■ Selected excerpt
────────────────────

# Tiel Island 5* is open for shopping



## Lavulin98 (Apr 10, 2020)

DODO Code: 16MTC

Island name: Tiel
Native fruit: Apple
Flowers at nook: windflower, hyacinth, mum
Hot items: shell lamp; wooden simple bed
Tailor Shop: wizard robe

Free DIY's on the beach. Please take as many as you can.
Talk to villagers to find if they crafting smth. Let us know if you they craft smth interesting. 
Fossil Museum is complete. Feel free to visit.
If you want to leave gifts, do it in front of my house.
I am working so I won't respond to in game messages.

Take care~


----------



## lapaa (Apr 10, 2020)

I'm coming to visit! ^^


----------



## OreoTerror (Apr 10, 2020)

Coming!


----------



## pacs (Apr 10, 2020)

Stopping by


----------



## Lavulin98 (Apr 10, 2020)

new code is up. probably will close the gates soon tho


----------



## BlissfulFox (Apr 10, 2020)

May I ask what color are the mums? <3


----------



## Lavulin98 (Apr 10, 2020)

BlissfulFox said:


> May I ask what color are the mums? <3


all colors


----------



## pacs (Apr 10, 2020)

Omw


----------



## BlissfulFox (Apr 10, 2020)

Thanks, I'm omw. Name is Vulpey - Oakbee! <3

	Post automatically merged: Apr 10, 2020

I keep getting someone is on their nookphone every attempt I try to come. D:


----------



## Lumbridge (Apr 10, 2020)

────────────────────

■ Record set
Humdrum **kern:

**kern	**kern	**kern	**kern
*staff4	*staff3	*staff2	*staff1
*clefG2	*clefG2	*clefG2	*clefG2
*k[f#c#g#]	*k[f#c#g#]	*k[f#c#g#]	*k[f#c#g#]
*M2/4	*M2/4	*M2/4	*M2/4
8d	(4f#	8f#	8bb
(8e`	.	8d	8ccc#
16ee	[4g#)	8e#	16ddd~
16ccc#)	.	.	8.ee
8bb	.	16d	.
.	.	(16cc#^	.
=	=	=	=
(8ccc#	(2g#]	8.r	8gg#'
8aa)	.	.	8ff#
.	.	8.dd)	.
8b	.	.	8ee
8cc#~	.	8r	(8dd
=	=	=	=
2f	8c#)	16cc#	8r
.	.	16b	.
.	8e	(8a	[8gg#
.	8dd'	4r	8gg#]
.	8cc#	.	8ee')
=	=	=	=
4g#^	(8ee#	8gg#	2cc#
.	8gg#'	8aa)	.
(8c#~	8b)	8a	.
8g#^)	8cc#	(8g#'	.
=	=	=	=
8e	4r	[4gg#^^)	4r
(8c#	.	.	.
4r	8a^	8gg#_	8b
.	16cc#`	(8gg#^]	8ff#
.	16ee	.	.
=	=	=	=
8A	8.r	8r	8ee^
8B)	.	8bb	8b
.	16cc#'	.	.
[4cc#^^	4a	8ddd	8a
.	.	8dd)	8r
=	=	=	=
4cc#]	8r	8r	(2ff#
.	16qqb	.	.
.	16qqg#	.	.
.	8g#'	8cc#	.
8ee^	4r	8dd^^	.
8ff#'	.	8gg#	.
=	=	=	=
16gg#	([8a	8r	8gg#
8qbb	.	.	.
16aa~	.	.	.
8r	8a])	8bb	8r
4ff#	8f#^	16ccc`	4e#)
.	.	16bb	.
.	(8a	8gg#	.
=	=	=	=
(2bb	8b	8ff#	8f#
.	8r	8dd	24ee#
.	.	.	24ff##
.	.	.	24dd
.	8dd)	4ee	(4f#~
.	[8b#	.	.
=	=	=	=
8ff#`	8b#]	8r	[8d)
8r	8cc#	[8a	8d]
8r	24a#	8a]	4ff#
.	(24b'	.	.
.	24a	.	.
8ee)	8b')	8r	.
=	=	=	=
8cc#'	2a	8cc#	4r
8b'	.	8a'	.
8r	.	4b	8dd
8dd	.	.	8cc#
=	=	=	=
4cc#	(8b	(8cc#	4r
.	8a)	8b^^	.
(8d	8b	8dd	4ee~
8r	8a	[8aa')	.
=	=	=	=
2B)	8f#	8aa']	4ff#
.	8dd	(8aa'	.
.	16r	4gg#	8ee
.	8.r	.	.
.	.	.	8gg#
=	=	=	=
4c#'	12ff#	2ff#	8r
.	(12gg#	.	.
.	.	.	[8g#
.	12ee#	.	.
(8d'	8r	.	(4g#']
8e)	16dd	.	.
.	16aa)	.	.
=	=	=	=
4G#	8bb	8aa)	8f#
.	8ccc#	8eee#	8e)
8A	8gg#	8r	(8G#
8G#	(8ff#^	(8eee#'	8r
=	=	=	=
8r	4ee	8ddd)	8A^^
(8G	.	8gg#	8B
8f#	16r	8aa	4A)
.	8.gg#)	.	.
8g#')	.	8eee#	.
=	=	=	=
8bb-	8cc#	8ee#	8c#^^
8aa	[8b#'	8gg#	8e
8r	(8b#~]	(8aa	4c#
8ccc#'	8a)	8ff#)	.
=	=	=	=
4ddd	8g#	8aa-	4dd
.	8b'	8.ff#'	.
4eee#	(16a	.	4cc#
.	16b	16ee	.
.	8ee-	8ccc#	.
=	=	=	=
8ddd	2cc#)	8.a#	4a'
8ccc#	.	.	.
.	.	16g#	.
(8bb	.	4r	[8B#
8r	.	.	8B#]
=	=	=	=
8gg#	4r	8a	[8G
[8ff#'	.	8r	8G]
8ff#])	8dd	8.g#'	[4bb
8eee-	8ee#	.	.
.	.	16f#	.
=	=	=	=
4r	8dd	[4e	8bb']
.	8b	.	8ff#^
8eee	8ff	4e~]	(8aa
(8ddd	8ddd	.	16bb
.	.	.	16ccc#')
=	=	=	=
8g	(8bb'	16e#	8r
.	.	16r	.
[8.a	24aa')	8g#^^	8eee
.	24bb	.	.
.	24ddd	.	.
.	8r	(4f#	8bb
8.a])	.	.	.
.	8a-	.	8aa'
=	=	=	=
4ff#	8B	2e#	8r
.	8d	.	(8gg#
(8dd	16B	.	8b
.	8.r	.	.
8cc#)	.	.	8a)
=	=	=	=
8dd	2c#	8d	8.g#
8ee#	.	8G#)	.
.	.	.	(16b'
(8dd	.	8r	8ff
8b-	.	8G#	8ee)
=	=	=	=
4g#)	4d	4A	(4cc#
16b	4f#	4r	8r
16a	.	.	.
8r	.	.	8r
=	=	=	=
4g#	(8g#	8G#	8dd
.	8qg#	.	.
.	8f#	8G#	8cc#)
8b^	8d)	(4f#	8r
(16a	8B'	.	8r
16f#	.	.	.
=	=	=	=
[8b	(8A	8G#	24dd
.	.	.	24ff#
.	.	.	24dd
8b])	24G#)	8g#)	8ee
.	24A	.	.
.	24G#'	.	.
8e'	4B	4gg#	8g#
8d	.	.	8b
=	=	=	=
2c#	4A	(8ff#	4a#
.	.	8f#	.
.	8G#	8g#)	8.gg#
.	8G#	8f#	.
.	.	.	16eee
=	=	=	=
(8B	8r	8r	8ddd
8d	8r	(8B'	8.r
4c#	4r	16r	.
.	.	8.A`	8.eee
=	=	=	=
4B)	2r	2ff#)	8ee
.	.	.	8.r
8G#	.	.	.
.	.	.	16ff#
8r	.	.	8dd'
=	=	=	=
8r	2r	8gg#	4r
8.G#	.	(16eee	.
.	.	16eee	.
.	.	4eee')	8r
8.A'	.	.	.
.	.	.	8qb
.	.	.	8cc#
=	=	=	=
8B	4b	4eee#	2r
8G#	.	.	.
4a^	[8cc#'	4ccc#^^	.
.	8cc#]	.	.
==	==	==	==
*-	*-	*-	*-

────────────────────

■ Written problem
Write the next part of the forum thread about shopping on Tiel Island, starting right after its last line.

■ Final answer
Your town is lovely, thanks for letting me come over!


----------



## icyii (Apr 10, 2020)

Would love to visit <3


----------



## helenxsarah (Apr 10, 2020)

Thanks, on my way!


----------



## Lavulin98 (Apr 10, 2020)

all right i closed up


----------



## noobie007 (Apr 10, 2020)

Would love to visit and sell my fruit haha thanks again -Eveee


----------



## Climbintospace (Apr 10, 2020)

Are you still open? Would love to come by


----------



## Korra (Apr 10, 2020)

I would also Like to come by, as I am looking for mums in all colors =)


----------



## fey01 (Apr 10, 2020)

Hi. I will also visit. (Mel from Decay)


----------



## Lavulin98 (Apr 10, 2020)

guys its closed. but thanks for comin


----------



## Kanjiidesu (Apr 10, 2020)

Lavulin98 said:


> DODO Code: 16MTC
> 
> Island name: Tiel
> Native fruit: Apple
> ...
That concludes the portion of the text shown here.